Substituts aux opiacés, anxiolytiques, somnifères... En 2013, le recours aux médicaments en dehors de leur cadre thérapeutique a clairement augmenté sur l’ensemble du territoire. C’est le résultat de l’analyse TREND (Tendances récentes et nouvelles drogues), menée par l’Observatoire français des drogues et des toxicomanies (OFDT) dans 7 grandes villes françaises (Bordeaux, Lille, Marseille, Metz, Paris, Rennes, Toulouse). La tendance est générale, mais les types de médicaments détournés varient selon la localisation.
En France, le boom des substitutifs
A l’échelle nationale, l’OFDT note « la diffusion de l’usage de kétamine et le recours croissant au sulfate de morphine (Skenan). » Si les médicaments détournés sont plus « populaires », c’est aussi car ils jouissent d’une bonne réputation grâce à leur statut de médicament : dosage en principe actif sûr, bonne maîtrise des effets secondaires… Le détournement de sulfate de morphine concerne particulièrement le Sud-ouest, tandis que Marseille est davantage concernée par les médicaments psychotropes (Valium, Seresta…). Dans l'ensemble, les recours aux médicaments anxiolytiques explosent dans les populations défavorisées, tandis que la kétamine (anesthésiant) est plutôt consommée dans le milieu festif alternatif.
Plusieurs facteurs expliquent le recours croissant aux médicaments détournés. La crise économique est le principal responsable, analyse l’OFDT. Elle a entraîné « la dégradation des conditions de vie des usagers à l’insertion sociale fragile », « la réorganisation de l’offre des produits » (fractionnement des doses), mais aussi « l’émergence ou le retour de certaines consommations » comme les médicaments détournés. La paupérisation des usagers est clairement une tendance de fond : ils se tournent vers des produits moins coûteux. « Ainsi, les reventes de médicaments se multiplient pour répondre à une demande en augmentation et les prescriptions d’Artane (trihexyphénidyle) - dont le détournement marque dans la région Provence-Alpes-Côte-d’Azur, la grande précarité - semblent reprendre », note l’OFDT. La baisse en qualité des produits « traditionnels », l’héroïne principalement, pousse les consommateurs à adopter des formes substitutives, comme le Skenan ou le Subutex.
L'effet "crise"
A Bordeaux par exemple, le détournement d'usage du sulfate de morphine (Skenan) est très marqué depuis 2012. « L’effet antalgique est très recherché, tout comme l’assurance d’un dopage en principe actif, garantissant les effets attendus », détaille l’OFDT dans sa synthèse.

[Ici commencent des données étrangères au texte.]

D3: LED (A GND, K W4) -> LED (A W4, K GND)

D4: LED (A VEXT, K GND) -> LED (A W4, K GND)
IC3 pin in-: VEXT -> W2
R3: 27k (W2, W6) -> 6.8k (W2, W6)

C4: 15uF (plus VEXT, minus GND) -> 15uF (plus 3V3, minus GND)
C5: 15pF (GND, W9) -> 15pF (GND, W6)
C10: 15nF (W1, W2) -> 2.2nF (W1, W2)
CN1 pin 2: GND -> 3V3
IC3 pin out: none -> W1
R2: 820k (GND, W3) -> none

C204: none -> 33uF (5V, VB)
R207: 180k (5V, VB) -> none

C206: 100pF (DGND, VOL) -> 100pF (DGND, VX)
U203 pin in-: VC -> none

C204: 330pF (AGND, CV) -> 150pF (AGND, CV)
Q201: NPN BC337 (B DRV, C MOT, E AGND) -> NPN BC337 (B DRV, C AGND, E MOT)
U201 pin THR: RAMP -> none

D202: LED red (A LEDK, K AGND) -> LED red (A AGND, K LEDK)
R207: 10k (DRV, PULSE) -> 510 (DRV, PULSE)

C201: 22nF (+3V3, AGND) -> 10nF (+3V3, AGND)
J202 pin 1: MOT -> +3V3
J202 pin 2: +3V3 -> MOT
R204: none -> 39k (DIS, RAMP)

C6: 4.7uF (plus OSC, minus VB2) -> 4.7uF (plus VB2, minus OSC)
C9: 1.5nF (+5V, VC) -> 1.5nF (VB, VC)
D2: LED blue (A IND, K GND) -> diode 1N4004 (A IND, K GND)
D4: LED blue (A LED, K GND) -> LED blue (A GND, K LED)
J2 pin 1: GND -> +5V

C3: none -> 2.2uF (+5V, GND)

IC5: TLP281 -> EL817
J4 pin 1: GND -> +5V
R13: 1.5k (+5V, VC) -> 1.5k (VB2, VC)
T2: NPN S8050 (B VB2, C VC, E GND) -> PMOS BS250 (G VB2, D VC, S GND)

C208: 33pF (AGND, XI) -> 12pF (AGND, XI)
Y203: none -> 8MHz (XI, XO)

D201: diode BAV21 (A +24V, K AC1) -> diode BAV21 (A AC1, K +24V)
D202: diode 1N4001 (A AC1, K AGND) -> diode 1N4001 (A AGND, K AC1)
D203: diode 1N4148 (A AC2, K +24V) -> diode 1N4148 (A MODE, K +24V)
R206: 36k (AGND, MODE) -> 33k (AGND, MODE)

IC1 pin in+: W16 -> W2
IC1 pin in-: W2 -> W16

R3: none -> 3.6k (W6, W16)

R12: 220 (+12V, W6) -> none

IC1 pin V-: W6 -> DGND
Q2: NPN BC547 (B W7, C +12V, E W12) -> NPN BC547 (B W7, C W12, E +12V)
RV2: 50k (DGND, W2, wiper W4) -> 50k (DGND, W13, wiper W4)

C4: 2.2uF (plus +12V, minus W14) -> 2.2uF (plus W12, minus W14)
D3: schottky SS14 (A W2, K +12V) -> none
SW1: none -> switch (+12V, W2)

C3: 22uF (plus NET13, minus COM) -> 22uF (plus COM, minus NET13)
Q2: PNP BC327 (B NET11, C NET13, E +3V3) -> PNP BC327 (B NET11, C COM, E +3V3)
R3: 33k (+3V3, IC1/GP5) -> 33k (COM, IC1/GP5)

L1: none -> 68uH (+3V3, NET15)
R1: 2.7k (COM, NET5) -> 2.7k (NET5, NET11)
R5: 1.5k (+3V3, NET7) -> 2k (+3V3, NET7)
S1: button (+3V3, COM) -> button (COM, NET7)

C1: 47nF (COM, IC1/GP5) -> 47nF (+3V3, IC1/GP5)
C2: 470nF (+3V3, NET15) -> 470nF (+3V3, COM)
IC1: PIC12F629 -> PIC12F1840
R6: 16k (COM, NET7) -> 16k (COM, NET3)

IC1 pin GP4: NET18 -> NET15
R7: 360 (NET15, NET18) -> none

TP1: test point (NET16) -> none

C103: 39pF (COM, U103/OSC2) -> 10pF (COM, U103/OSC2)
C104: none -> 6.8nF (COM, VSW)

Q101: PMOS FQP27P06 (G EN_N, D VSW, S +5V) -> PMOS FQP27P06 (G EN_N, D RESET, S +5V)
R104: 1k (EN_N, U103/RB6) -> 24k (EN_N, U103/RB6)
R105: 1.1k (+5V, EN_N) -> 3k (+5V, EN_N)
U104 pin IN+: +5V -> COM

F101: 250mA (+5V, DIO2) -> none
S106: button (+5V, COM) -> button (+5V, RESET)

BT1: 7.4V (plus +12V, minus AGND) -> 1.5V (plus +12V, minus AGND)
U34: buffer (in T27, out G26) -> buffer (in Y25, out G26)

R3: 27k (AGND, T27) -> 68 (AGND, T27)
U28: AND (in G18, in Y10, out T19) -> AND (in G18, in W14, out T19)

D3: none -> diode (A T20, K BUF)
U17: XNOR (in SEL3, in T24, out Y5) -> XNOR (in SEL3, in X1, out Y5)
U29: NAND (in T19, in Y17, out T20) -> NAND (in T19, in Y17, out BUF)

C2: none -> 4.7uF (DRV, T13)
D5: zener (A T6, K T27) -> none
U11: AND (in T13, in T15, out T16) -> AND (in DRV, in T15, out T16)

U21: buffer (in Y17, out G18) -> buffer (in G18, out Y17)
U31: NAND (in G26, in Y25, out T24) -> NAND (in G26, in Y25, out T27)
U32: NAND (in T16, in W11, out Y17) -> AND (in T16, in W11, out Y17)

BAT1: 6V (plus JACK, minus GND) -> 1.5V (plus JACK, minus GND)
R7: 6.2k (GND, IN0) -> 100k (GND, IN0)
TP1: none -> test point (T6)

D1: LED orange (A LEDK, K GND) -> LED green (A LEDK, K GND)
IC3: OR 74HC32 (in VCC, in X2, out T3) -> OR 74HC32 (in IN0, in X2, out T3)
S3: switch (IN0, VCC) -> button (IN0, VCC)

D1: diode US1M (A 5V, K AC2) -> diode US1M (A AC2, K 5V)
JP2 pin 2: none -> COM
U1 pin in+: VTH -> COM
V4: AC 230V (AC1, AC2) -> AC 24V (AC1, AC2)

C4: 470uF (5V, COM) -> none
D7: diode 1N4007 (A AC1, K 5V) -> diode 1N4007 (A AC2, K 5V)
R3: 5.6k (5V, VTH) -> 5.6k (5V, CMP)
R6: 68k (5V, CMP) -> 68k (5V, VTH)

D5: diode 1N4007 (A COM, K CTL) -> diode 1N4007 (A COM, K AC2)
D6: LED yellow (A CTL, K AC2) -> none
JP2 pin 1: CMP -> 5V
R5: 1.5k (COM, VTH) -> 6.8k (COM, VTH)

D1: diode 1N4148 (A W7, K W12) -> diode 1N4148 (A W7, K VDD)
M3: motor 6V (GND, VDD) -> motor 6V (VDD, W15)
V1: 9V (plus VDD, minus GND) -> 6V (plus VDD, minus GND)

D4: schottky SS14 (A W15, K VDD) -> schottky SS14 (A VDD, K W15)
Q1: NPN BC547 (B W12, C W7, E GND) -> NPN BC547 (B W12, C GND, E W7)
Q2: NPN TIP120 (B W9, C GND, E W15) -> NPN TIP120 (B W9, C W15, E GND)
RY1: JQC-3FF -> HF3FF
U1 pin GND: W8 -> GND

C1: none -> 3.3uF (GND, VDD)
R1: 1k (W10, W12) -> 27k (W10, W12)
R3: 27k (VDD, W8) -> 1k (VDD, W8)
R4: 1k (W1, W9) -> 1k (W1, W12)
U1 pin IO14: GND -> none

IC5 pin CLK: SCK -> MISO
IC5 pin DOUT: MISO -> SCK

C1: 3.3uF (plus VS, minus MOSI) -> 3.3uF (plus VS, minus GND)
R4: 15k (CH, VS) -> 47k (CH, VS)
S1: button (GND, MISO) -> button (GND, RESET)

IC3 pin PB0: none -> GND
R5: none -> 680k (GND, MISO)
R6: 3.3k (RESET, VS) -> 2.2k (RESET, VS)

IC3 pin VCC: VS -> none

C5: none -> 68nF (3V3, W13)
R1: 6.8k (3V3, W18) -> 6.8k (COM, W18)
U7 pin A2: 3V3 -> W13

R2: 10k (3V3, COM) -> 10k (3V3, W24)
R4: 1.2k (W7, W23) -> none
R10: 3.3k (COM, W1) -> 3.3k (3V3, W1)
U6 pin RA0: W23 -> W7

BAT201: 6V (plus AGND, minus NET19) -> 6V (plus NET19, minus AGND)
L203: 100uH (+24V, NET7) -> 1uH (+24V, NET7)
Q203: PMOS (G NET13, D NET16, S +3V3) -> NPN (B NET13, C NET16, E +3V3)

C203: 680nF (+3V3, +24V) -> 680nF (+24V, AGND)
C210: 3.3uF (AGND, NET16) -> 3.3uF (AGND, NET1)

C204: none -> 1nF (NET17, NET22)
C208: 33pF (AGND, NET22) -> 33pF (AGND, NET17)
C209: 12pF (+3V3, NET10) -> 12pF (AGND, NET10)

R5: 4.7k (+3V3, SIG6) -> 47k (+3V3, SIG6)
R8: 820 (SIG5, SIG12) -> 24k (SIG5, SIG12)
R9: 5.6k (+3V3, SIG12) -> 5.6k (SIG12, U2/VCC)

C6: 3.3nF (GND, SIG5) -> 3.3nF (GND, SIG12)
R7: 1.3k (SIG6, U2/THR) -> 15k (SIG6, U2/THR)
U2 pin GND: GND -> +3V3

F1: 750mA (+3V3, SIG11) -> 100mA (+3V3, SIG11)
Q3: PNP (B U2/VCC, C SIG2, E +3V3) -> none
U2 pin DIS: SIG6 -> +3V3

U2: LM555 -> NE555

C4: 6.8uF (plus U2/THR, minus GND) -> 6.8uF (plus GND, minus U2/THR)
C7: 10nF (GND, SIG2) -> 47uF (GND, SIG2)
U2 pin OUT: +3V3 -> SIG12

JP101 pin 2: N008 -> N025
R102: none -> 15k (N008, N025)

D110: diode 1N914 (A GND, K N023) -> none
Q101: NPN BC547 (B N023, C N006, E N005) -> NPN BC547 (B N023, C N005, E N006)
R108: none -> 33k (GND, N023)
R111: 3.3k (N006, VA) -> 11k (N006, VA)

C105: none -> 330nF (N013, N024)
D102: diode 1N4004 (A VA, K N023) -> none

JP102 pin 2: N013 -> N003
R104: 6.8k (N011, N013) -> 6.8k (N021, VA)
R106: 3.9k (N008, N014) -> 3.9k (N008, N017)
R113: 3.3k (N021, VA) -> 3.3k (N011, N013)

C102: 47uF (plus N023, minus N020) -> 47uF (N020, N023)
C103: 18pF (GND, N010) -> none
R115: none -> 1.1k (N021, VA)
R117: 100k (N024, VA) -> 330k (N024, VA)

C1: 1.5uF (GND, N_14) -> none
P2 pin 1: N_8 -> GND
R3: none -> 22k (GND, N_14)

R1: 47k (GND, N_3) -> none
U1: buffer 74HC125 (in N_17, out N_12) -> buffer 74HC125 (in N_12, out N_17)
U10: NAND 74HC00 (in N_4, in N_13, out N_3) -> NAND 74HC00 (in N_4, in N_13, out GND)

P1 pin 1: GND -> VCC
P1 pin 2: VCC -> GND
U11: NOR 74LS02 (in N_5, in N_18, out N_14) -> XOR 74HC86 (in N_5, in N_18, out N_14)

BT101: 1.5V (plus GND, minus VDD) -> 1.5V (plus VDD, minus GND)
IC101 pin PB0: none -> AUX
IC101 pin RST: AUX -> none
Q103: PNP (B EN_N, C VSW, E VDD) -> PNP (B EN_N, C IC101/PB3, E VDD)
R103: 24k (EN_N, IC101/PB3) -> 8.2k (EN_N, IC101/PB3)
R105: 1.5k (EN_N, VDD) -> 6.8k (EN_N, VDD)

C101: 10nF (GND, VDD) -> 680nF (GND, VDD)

Un argument d’autant plus valable que l’héroïne disponible dans la rue est d’un qualité de plus en plus médiocre.
A Marseille, les médicaments non opiacés sont de plus en plus recherchés par les populations précaires. L’arrêt de la commercialisation du Rohypnol (flunitrazépam, somnifère connu comme la « drogue du violeur ») et l’accès limité au Rivotril (clonazépam, anxiolytique) ont bouleversé le marché. Deux médicaments ont semble-t-il pris le relais : le Séresta 50 (oxazépam, anxiolytique) et le Valium (diazépam, anxiolytique). « Les effets recherchés (défonce, pas inhibition) sont liés à la grande précarité et notamment à la volonté d’affronter l’univers de la rue », commente l’OFDT, qui remarque aussi des cas d’automédication pour traiter des problèmes psychologiques voire psychiatriques.
A Rennes, la kétamine, classique dans les milieux festifs, est de plus en plus demandée par les fractions marginales du milieu alternatif : squats, structures de réduction des risques… Dans cette région, l’OFDT remarque une représentation particulière des jeunes en rupture et des « carencés affectifs. »
Metz, des jeunes marginaux au coeur du système
« La Moselle est connue comme le premier département français pour l’importance de la vente de boîtes de Subutex », souligne l’OFDT. Le milieu festif est plus attiré par la kétamine. Mais ce sont surtout les jeunes marginaux qui attirent l’attention de l’Observatoire : ils se démarquent par un mésusage de la buprénorphine haut dosage ou de sulfate de morphine (Skenan).
Du côté du marché noir, le Valium est de plus en plus consommé, et le Séresta 50 est fréquemment détourné. Là encore, « les consommateurs se recrutent parmi les gens désocialisés, sans abri ou hébergés dans des foyers. Il est souvent perçu comme "le médicament du pauvre." »
Rennes, un public plutôt jeune
Deux marchés se distinguent à Rennes. Le Skenan est relativement disponible sur prescription ou dans la rue, selon les données. Mais c’est surtout un public « amateur » (donc connaisseur) qui le consomme.